Does cassandra read the entire row  1 - 1500 columns and then return the
result 1400 - 1500 or it is optimized to look directly into the 1400 - 1500
columns?

thanks
Ramesh


SliceRange

A SliceRange is a structure that stores basic range, ordering and limit
information for a query that will return multiple columns. It could be
thought of as Cassandra's version of LIMIT and ORDER BY.

*Attribute*

*Type*

*Default*

*Required*

*Description*

start

binary

n/a

Y

The column name to start the slice with. This attribute is not required,
though there is no default value, and can be safely set to '', i.e., an
empty byte array, to start with the first column name. Otherwise, it must be
a valid value under the rules of the Comparator defined for the given
ColumnFamily.

finish

binary

n/a

Y

The column name to stop the slice at. This attribute is not required, though
there is no default value, and can be safely set to an empty byte array to
not stop until count results are seen. Otherwise, it must also be a valid
value to the ColumnFamily Comparator.

reversed

bool

false

Y

Whether the results should be ordered in reversed order. Similar to
ORDER BY blah DESC in SQL.

count

integer

100

Y

How many columns to return.
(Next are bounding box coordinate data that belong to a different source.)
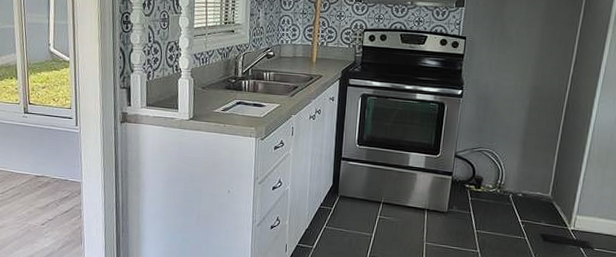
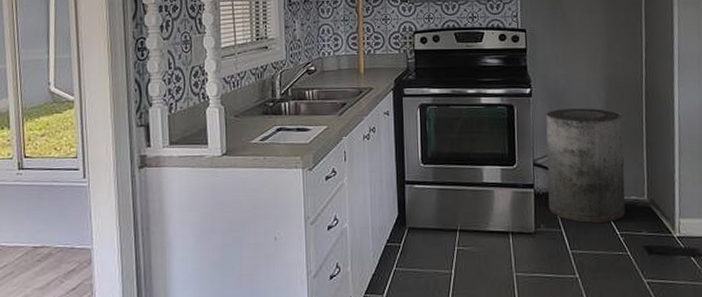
trash can: none [462,111,543,211] -> present [546,108,626,223]

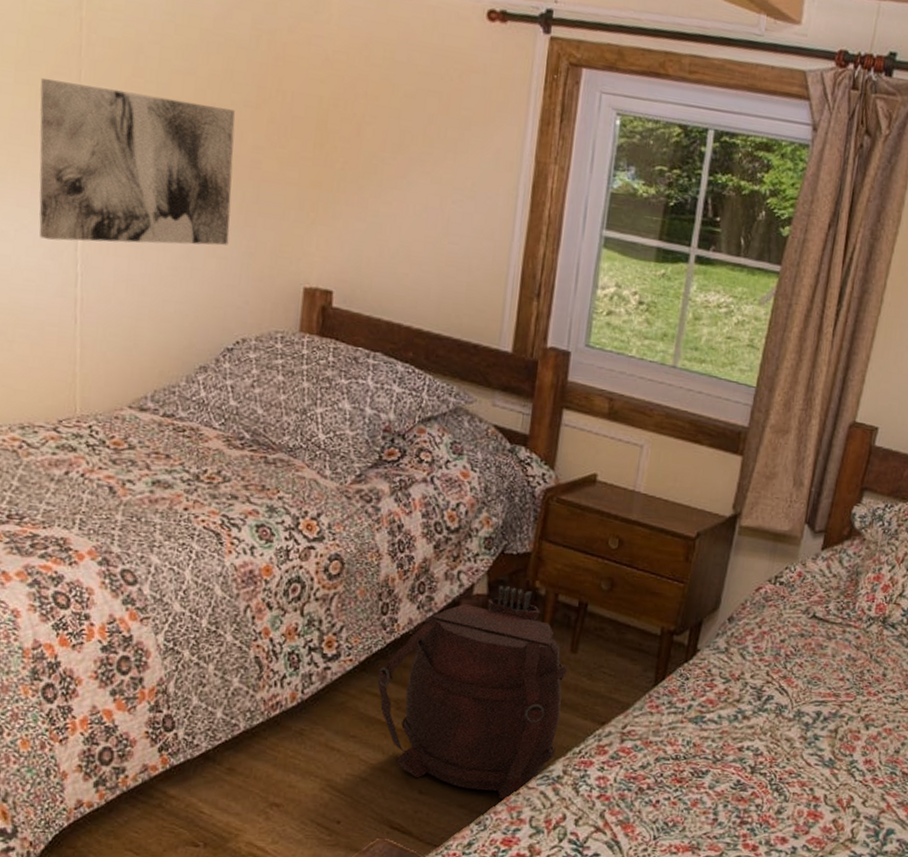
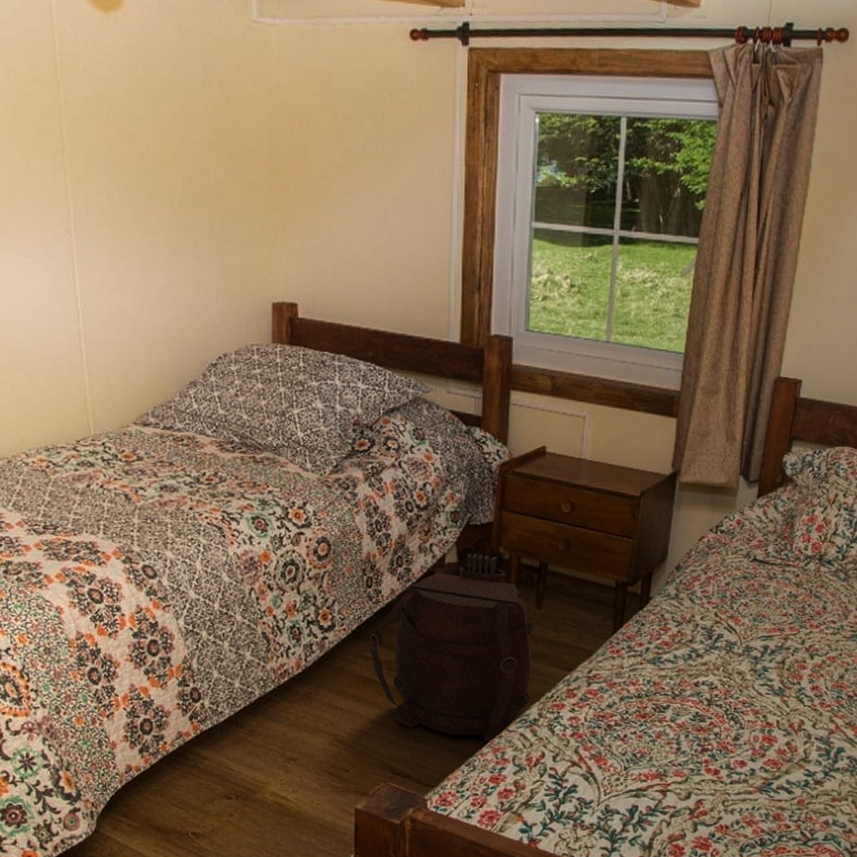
wall art: present [39,78,236,246] -> none [30,141,203,283]

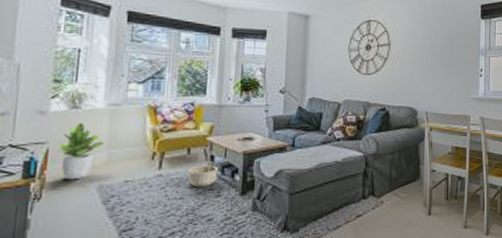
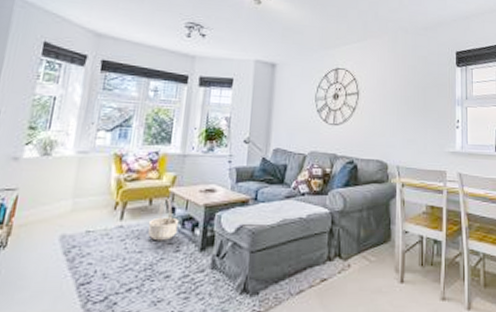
potted plant: present [57,123,105,180] -> none [25,170,71,228]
Similar to LIMIT 100 in SQL. May be arbitrarily
large, but Thrift will materialize the whole result into memory before
returning it to the client, so be aware that you may be better served by
iterating through slices by passing the last value of one call in as the
start of the next instead of increasing count arbitrarily large.

Re: reverse range query performance

Posted by aaron morton <aa...@thelastpickle.com>.
Does not matter to much but are you looking to get all the columns for some know keys (get_slice, multiget_slice) ? Or are you getting the columns for keys within a range (get_range_slices)? 

If you provide do a reversed query the server will skip to the "end" of the column range.  Here is some info I wrote about how the the different slice predicates work http://thelastpickle.com/2011/07/04/Cassandra-Query-Plans/


Hope that helps. 

-----------------
Aaron Morton
Freelance Cassandra Developer
@aaronmorton
http://www.thelastpickle.com

On 27/09/2011, at 5:51 AM, Ramesh Natarajan wrote:

> Hi,
> 
>  I am trying to use the range query to retrieve a bunch of columns in reverse order. The API documentation has a parameter bool reversed which should return the results when queried using keys in a reverse order.  
> 
> Lets say my row has about 1500 columns with column names 1 to 1500, and I query asking for columns  1500 (start ) - 1400 (end ) with reverse set to true.
> 
> Does cassandra read the entire row  1 - 1500 columns and then return the result 1400 - 1500 or it is optimized to look directly into the 1400 - 1500 columns?
> 
> thanks
> Ramesh
> 
> 
> SliceRange
> A SliceRange is a structure that stores basic range, ordering and limit information for a query that will return multiple columns. It could be thought of as Cassandra's version of LIMIT and ORDER BY.
> 
> Attribute
> Type
> Default
> Required
> Description
> start
> binary
> n/a
> Y
> The column name to start the slice with. This attribute is not required, though there is no default value, and can be safely set to '', i.e., an empty byte array, to start with the first column name. Otherwise, it must be a valid value under the rules of the Comparator defined for the given ColumnFamily.
> finish
> binary
> n/a
> Y
> The column name to stop the slice at. This attribute is not required, though there is no default value, and can be safely set to an empty byte array to not stop until count results are seen. Otherwise, it must also be a valid value to the ColumnFamily Comparator.
> reversed
> bool
> false
> Y
> Whether the results should be ordered in reversed order. Similar to ORDER BY blah DESC in SQL.
> count
> integer
> 100
> Y
> How many columns to return. Similar to LIMIT 100 in SQL. May be arbitrarily large, but Thrift will materialize the whole result into memory before returning it to the client, so be aware that you may be better served by iterating through slices by passing the last value of one call in as the start of the next instead of increasing count arbitrarily large.